We’ve also had exceptional support from the UN. This year we’ll have a “coming out” party at UN headquarters in support of our efforts, and our launch of the peace trade, which has three pillars: fair trade, organic and peace cooperative-farmed. We created a complex model created in conjunction with the UN that ensures a depth and breadth of local leaders are involved. It also ensures cooperatives get the support they need as they move through periods of tough economic transformation. The political support, social support, a reliable income.

(Liza) This process creates a feedback loop and engenders respect and understanding. Some people have told us you can’t focus on the people or the coffee never gets better. We reject that philosophy. The harshest cuppers (the people who observe and rate coffee) have rated our coffee and given us high scores. But we’ve done it in a way that supports the people too.

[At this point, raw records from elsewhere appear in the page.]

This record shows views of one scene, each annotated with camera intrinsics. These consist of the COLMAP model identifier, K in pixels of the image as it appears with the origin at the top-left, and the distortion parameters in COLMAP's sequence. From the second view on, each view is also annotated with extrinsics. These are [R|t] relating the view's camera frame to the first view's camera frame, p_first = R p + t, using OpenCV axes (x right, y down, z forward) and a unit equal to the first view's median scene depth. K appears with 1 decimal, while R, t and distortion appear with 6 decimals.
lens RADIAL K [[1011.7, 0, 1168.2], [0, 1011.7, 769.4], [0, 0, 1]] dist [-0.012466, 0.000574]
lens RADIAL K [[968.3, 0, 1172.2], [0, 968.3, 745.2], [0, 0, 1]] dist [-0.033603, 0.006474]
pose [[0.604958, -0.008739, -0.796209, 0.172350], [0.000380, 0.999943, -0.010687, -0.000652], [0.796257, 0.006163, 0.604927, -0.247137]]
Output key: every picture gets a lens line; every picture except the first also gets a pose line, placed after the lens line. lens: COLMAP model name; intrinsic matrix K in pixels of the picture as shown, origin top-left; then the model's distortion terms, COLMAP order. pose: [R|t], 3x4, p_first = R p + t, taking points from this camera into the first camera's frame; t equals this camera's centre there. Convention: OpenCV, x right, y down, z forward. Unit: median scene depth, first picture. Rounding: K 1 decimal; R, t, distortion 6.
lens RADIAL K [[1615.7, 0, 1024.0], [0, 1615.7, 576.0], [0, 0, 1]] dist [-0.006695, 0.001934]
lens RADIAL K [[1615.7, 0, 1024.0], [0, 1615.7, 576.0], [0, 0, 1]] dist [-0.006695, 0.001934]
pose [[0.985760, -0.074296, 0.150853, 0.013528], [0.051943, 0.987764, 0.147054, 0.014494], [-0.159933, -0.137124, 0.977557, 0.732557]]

Our most memorable caffeine is the entire experience of creating Mighty Peace.

Our current caffeine of choice is black coffee (Liza). Historically I wasn’t much of a coffee drinker and added cream and sugar to mask things I didn’t like. But the first time I had specialty coffee, I didn’t put anything into it and loved it.

Our favorite place for caffeine is Barriques.

(JD) This is our Madison home. Matt and Finn, the owners are two of the most decent people you’d ever want to meet and they helped us launch our company. To this day they have “Mighty Peace Mondays” and brew our coffees at their locations.

(Liza) Their head roaster, David Wheatley, has been invaluable. We connected him with Linda, in the Congo, and together they’ve elevated our coffee.

The person I’d love to share a cup of caffeine with is Karen Gordon, co-founder of the International Women’s Coffee Alliance. She isn’t just about coffee being fair trade and organic, she also works with women to help them own their land and take control. I’d love to have coffee with her and hear her journey and the lessons she’s learned and introduce her to our Congolese farmers.

(JD) And I’d love to introduce Mighty Peace Coffee to Jeffrey Wright. He’s a bad ass actor, activist that I had the pleasure of working with while I was living in DC. He’s involved in peace efforts across Africa, and he means impact!

World problem that could be solved with the right amount of caffeine:

(JD) Realizing the impact we have as Americans. How we vote, how we buy, affects so many people around the world.

(Liza) I’d encourage people to ask questions about supply chain and traceability and how the things they consume are produced. If we each challenged ourselves to be the connection to the supply change and were conscious and transparent, think of the clarity we could achieve.